HUNTINGTON BEACH -- It’s the meeting everyone has been waiting for.

Groups of local environmental activists, developers, city officials

and residents will flock to Los Angeles today for a meeting that may

decide the final fate of the Bolsa Chica mesa.

The California Coastal Commission, a state board of 12 members --

including Councilwoman Shirley Dettloff -- may modify a local coastal

plan for Bolsa Chica, which includes limiting residential development to

1,235 units by Hearthside Homes on the upper mesa and designating the

lower mesa as a conservation area.

“Bolsa Chica is one of the last remaining wetland areas in the state,

and it’s definitely the largest,” Dettloff said. “Its significance is

tremendous, and it has always been that way.”

There are about 1,588 acres of unincorporated land contained in Bolsa

Chica, which is within the coastal area, bordered on the north and south

by Warner and Seapoint avenues with Pacific Coast Highway on the west.

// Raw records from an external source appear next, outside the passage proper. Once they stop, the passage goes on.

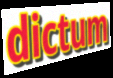
dictum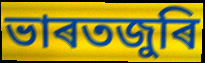
ভাৰতজুৰি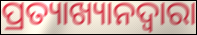
ପ୍ରତ୍ୟାଖ୍ୟାନଦ୍ଵାରା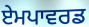
ਏਮਪਾਵਰਡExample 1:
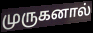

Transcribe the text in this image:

முருகனால்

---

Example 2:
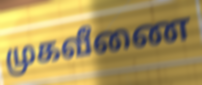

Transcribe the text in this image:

முகவீணை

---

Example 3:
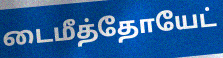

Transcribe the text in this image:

டைமீத்தோயேட்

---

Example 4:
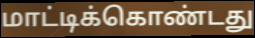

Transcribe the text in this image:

மாட்டிக்கொண்டது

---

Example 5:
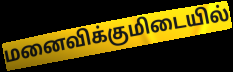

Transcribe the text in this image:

மனைவிக்குமிடையில்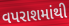
વપરાશમાંથી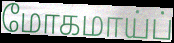
மோகமாய்ப்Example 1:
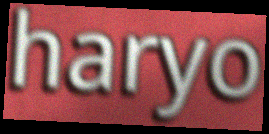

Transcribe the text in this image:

haryo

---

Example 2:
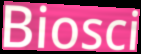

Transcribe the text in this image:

Biosci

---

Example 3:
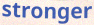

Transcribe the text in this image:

stronger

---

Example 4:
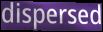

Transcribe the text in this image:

dispersed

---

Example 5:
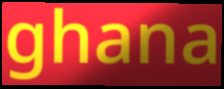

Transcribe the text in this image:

ghana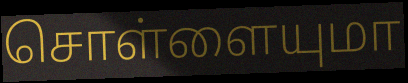
சொள்ளையுமா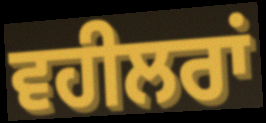
ਵਹੀਲਰਾਂ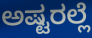
ಅಷ್ಟರಲ್ಲೆ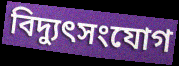
বিদ্যুৎসংযোগ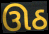
ઊઠ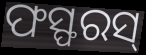
ଫସ୍ଫରସ୍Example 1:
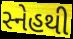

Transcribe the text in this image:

સ્નેહથી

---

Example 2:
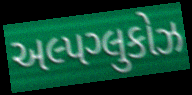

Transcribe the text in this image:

અલ્પગ્લુકોઝ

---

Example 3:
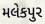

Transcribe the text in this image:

મલેકપુર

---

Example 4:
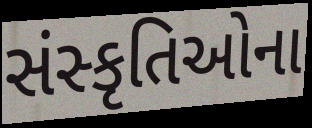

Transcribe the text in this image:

સંસ્કૃતિઓના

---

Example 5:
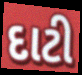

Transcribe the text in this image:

દાટી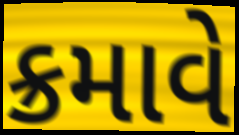
ક્રમાવે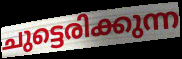
ചുട്ടെരിക്കുന്ന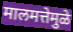
मालमत्तेमुळे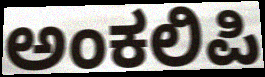
ಅಂಕಲಿಪಿ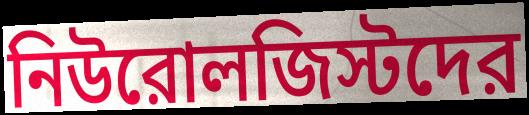
নিউরোলজিস্টদের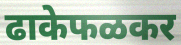
ढाकेफळकर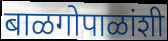
बाळगोपाळांशीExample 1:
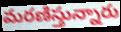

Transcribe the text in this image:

మరణిస్తున్నారు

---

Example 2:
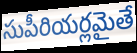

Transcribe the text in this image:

సుపీరియర్లమైతే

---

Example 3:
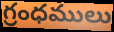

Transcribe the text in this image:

గ్రంధములు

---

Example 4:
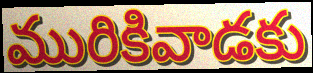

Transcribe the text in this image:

మురికివాడకు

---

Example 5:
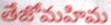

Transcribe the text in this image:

తేజోమహిమ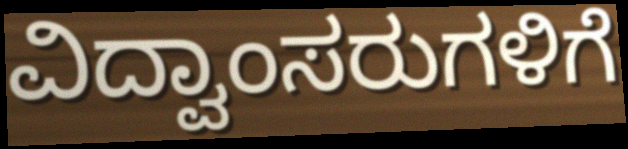
ವಿದ್ವಾಂಸರುಗಳಿಗೆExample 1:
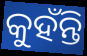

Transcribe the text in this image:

କୁହଁନ୍ତି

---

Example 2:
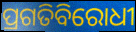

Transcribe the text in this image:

ପ୍ରଗତିବିରୋଧୀ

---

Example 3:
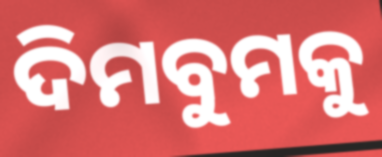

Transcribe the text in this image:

ଦିମବୁମକୁ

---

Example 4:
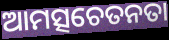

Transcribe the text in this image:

ଆମତ୍ସଚେତନତା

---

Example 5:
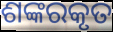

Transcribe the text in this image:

ଶଙ୍କରକୃତ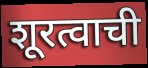
शूरत्वाची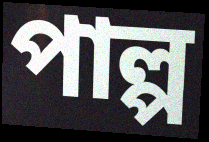
পাল্প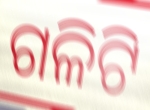
ଗଳିଟି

The Bolsa Chica mesa spans about 234 acres along Warner Avenue, with

about 49 acres tied into open space areas on the Huntington mesa and

Edwards thumb, along Seapoint Avenue. About 1,200 acres of state-owned

lowlands bridge the two and contain a 300-acre wetland ecological

preserve.

The land serves as a pit stop for wintering and migratory birds each

year, including raptors and the least tern, a bird marked as endangered

by the state.

Development at Bolsa Chica has been a long-lived controversy, drawn

out almost 30 years since the state first secured about 300 acres for the

preserve in 1973.

The Coastal Commission began reviewing the Bolsa Chica coastal plan in

1982 and adopted an intensive development plan for a marina, motel, 500

acres of residential housing, a navigable ocean inlet, a roadway through

the wetlands and 915 acres of wetlands restoration.

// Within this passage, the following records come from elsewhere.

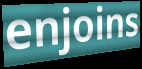
enjoins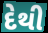
દેથી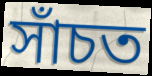
সাঁচতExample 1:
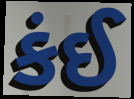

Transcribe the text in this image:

કંઈ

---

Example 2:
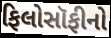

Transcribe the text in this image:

ફિલોસૉફીનો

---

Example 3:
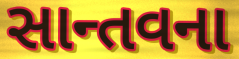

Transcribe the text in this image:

સાન્તવના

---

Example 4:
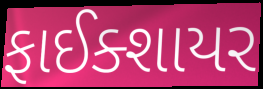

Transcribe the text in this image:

ફાઈક્શાયર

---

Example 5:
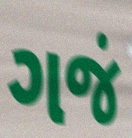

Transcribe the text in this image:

ગજંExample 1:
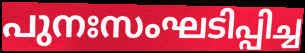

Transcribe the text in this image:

പുനഃസംഘടിപ്പിച്ച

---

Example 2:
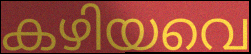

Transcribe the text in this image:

കഴിയവെ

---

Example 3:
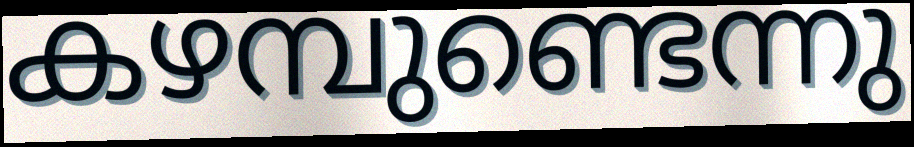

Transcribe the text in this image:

കഴമ്പുണ്ടെന്നു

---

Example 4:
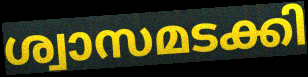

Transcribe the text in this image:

ശ്വാസമടക്കി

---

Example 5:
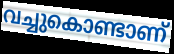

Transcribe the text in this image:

വച്ചുകൊണ്ടാണ്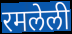
रमलेली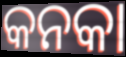
କନକାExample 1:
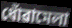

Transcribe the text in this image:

ধোঁৱামেলা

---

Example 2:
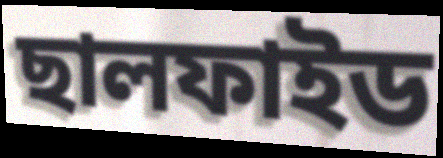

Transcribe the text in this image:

ছালফাইড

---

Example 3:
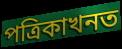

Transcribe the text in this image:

পত্ৰিকাখনত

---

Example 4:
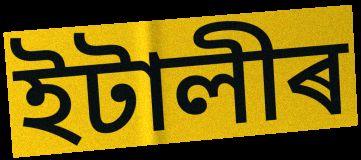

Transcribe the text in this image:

ইটালীৰ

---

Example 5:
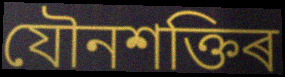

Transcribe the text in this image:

যৌনশক্তিৰ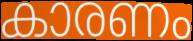
കാരണംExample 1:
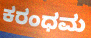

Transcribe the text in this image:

ಕರಂಧಮ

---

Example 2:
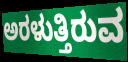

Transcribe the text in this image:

ಅರಳುತ್ತಿರುವ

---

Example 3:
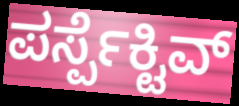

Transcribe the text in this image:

ಪರ್ಸ್ಪೆಕ್ಟಿವ್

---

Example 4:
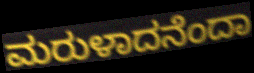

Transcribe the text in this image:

ಮರುಳಾದನೆಂದಾ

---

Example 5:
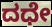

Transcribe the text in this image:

ದಧೇ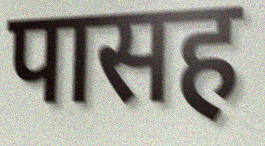
पासह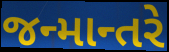
જન્માન્તરે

Since then, the plan has been scaled down to its current incarnation

because of appeals from conservationists and efforts by developers.”I’m

not sure that the surrounding neighborhoods will stand for what the

commission staff is proposing,” said Lucy Dunn, executive vice president

of Hearthside Homes. “We originally planned up to 1,235 [single-family

homes] on the mesa. Under the recommendation, we still get that amount

but on 173 acres.”

It could mean between building three- and four-story condominiums on

the upper mesa instead, she added.

While Dunn did not comment on whether building attached condominiums

instead of detached homes could affect land values, city officials said

development costs could be higher, although it depends on the project’s

size, style and location.

“Of course, land that has a conservation easement will still have some

value, especially to nature groups who would want to take over its

management,” said David Biggs, the city’s economic development director.

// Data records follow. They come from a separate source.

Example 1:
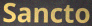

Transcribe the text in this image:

Sancto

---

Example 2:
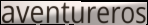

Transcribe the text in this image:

aventureros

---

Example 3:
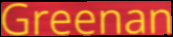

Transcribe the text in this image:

Greenan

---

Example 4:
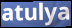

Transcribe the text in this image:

atulya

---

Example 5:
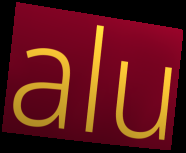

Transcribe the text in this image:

alu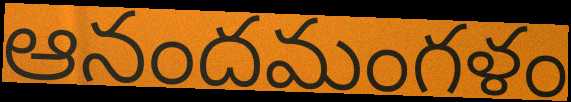
ఆనందమంగళం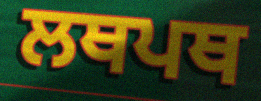
ਲਥਪਥ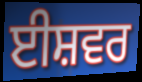
ਈਸ਼ਵਰ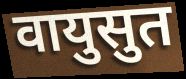
वायुसुतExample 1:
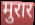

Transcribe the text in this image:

मुरार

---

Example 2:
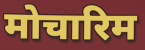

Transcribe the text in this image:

मोचारिम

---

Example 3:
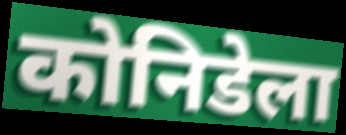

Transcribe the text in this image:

कोनिडेला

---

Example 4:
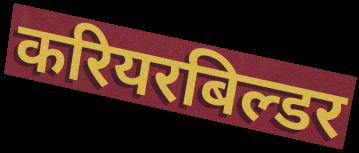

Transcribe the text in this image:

करियरबिल्डर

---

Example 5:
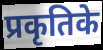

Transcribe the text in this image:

प्रकृतिके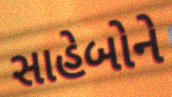
સાહેબોનેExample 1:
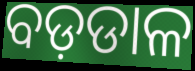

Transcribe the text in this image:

ବଡ଼ଡାଳ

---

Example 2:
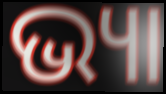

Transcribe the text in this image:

ଭ୍ୟା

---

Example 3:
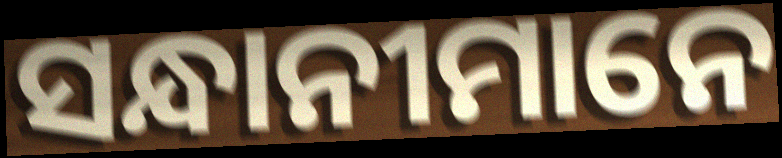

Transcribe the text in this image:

ସନ୍ଧାନୀମାନେ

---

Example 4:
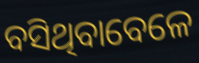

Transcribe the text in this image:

ବସିଥିବାବେଳେ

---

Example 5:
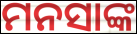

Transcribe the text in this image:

ମନସାଙ୍କ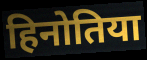
हिनोतिया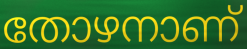
തോഴനാണ്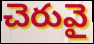
చెరువై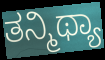
ತನ್ಮಿಥ್ಯಾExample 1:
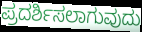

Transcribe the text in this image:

ಪ್ರದರ್ಶಿಸಲಾಗುವುದು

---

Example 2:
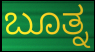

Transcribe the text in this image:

ಬೂತ್ನ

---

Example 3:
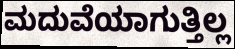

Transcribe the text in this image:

ಮದುವೆಯಾಗುತ್ತಿಲ್ಲ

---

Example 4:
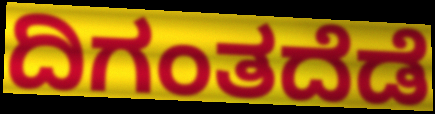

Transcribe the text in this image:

ದಿಗಂತದೆಡೆ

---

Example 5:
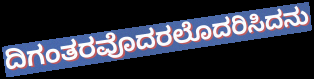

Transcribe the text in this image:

ದಿಗಂತರವೊದರಲೊದರಿಸಿದನು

Juana Mueller, a founding member of the Bolsa Chica Land Trust since

1992, said her group has always hoped to one day buy the whole Bolsa

Chica for conservation.

Officials with the Amigos de Bolsa Chica, an organization that has

fought for 25 years to protect the wetlands and accompanying land, and

the land trust said they support the commission’s recommendation and hope

to turn out in large numbers at today’s meeting.

Dettloff, a founding member of the Amigos de Bolsa Chica, said while

she has detailed knowledge of the area’s history and the concerns of

developers and the community, her final decision, as well as the

commission’s, will hinge on the public hearing.

“I expect that the other commissioners will have questions regarding

the scientific data collected by raptor experts on the wildlife, as well

as legal questions on what the commission can legally do as far as

dedicating acreage for that habitat use,” she said.

FYI

The Bolsa Chica Local Coastal Plan Amendment hearing will begin at 9

a.m. today at the Furama Hotel, 8601 Lincoln Blvd., Los Angeles.